> [INSTRUCTIONS FOR THE TASK] Retype everything in the EV tire passage below from "How are tires" down to "hit the street.", word for word.

*** Opening of SUPPLIED PASSAGE ***

Well, a funny thing happened on the way to petrol-free motoring bliss. The final piece connecting the car to the road is still a tire, and it still flexes. It uses air and needs to be replaced every so often. And the demands a motor places on traction, load, and noise are quite unique if that motor whirs silently. There’s no way around it: EVs require EV-specific tires.
How are tires for EVs different? We spoke to several tire companies to better understand what ingredients go into the tire oven in the first place and what development testing has proven before the tires hit the street.
Yes, tires intended for conventional internal combustion engine (ICE) vehicles will fit your EV car’s wheels, but using them in this way would be a bad idea. Tires meant for EVs are engineered to withstand the additional weight, dynamic loading, and tractive demands of an EV, among other things. Using non-EV tires will likely result in far more accelerated wear, heat-related issues, and the potential for wheelspin from a rest, which, even with traction control, could conceivably induce a loss of directional stability.

*** Close of SUPPLIED PASSAGE ***
*** Opening of PROVIDED RECORDS ***

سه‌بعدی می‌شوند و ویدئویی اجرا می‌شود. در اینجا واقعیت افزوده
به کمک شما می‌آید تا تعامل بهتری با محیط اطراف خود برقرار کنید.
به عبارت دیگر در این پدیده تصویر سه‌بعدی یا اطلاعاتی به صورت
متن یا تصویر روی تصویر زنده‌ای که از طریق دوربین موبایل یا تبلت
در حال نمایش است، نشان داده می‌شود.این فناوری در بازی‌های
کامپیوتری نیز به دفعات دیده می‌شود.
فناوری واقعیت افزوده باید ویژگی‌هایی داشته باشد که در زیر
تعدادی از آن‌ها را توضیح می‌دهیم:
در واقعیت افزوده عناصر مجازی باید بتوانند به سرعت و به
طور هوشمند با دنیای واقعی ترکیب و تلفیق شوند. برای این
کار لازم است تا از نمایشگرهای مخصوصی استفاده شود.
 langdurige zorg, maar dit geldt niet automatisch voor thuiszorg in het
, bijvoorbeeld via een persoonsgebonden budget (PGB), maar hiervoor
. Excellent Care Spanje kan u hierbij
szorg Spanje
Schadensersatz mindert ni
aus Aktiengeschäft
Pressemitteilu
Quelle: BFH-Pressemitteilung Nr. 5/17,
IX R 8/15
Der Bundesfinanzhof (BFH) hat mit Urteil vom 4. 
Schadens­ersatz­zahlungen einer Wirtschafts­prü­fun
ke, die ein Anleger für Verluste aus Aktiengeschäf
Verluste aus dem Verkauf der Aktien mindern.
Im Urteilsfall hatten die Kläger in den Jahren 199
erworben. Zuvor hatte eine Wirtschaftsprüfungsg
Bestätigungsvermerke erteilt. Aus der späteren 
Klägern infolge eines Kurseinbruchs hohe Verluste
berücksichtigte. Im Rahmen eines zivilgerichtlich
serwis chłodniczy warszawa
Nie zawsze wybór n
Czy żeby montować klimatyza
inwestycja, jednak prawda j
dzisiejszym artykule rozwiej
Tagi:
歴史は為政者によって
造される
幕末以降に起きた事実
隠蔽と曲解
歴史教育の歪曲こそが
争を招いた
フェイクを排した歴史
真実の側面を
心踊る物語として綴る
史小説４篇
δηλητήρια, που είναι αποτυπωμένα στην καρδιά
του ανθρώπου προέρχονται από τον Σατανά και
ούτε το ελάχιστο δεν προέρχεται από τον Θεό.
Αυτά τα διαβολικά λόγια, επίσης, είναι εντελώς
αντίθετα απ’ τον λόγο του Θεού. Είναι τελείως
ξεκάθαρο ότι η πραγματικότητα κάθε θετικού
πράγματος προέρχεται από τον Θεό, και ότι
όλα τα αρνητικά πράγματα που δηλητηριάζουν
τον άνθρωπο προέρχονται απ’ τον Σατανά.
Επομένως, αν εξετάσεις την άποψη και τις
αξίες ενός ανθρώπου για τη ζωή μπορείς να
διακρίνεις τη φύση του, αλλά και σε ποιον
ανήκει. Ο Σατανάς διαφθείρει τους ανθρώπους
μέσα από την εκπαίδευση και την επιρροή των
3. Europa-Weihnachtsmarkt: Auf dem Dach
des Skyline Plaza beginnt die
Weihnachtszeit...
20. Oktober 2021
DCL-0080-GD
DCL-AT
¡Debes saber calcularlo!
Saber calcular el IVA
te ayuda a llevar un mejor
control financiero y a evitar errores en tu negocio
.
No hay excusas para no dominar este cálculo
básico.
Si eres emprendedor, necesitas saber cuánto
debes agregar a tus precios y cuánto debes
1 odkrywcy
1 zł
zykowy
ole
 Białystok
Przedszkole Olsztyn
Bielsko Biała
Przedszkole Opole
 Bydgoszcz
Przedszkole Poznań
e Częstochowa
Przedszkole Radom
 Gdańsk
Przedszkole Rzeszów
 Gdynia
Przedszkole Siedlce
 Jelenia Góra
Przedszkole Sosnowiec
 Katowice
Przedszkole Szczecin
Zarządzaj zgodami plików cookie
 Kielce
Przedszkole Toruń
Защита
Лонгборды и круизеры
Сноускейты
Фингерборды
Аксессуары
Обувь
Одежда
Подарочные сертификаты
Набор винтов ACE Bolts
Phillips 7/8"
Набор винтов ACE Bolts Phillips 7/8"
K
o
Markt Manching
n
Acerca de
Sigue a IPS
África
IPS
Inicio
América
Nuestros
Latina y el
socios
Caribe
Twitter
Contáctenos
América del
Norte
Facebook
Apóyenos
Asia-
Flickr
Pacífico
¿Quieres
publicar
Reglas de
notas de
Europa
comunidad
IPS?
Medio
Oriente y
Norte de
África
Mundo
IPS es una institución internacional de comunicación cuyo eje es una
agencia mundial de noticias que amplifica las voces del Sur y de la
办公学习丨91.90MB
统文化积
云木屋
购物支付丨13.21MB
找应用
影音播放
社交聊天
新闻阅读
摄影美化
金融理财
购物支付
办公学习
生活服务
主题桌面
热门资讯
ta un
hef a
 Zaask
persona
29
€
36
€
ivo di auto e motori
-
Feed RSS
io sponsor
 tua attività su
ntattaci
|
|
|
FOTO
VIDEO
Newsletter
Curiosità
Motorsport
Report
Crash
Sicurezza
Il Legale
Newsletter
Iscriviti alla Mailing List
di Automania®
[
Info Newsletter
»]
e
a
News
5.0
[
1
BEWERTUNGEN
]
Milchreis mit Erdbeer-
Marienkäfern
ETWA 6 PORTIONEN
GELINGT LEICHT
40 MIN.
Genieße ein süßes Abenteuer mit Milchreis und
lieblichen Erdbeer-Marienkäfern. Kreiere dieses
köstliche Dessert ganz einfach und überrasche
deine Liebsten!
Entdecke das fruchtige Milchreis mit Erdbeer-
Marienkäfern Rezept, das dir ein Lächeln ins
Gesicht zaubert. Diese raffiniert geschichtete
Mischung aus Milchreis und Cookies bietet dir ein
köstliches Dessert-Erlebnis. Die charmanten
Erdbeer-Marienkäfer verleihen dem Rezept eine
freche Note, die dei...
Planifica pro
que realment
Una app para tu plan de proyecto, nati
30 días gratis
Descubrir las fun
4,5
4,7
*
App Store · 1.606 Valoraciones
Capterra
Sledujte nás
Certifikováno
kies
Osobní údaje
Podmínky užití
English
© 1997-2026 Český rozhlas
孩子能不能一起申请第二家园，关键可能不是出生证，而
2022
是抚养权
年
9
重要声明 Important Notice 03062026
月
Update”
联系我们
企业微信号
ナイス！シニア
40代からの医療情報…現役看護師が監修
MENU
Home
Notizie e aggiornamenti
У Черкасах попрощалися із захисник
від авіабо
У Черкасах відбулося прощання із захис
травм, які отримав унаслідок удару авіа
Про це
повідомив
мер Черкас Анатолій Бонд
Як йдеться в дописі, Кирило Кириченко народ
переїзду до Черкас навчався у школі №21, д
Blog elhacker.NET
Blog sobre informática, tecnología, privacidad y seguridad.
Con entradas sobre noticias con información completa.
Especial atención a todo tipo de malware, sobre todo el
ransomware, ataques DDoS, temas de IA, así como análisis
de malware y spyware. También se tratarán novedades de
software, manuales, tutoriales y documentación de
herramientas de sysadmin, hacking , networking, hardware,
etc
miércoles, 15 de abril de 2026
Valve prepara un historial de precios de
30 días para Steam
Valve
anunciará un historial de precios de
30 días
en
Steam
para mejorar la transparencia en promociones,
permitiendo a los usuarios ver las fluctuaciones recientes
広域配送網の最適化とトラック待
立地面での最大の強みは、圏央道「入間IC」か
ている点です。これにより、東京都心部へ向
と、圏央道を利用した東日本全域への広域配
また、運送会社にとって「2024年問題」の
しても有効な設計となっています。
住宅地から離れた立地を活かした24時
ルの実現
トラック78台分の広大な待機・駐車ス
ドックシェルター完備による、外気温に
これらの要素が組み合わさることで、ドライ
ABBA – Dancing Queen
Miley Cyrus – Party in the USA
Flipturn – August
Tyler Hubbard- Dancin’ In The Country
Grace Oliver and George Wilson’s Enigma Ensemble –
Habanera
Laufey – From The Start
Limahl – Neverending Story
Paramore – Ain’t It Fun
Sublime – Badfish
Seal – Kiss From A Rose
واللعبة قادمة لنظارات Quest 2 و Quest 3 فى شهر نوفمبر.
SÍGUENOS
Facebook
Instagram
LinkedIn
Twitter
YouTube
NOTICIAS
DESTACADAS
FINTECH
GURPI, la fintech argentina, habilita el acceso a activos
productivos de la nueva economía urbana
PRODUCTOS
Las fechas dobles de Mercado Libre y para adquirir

*** Close of PROVIDED RECORDS ***

> [RESULT OF THIS EXERCISE]
How are tires for EVs different? We spoke to several tire companies to better understand what ingredients go into the tire oven in the first place and what development testing has proven before the tires hit the street.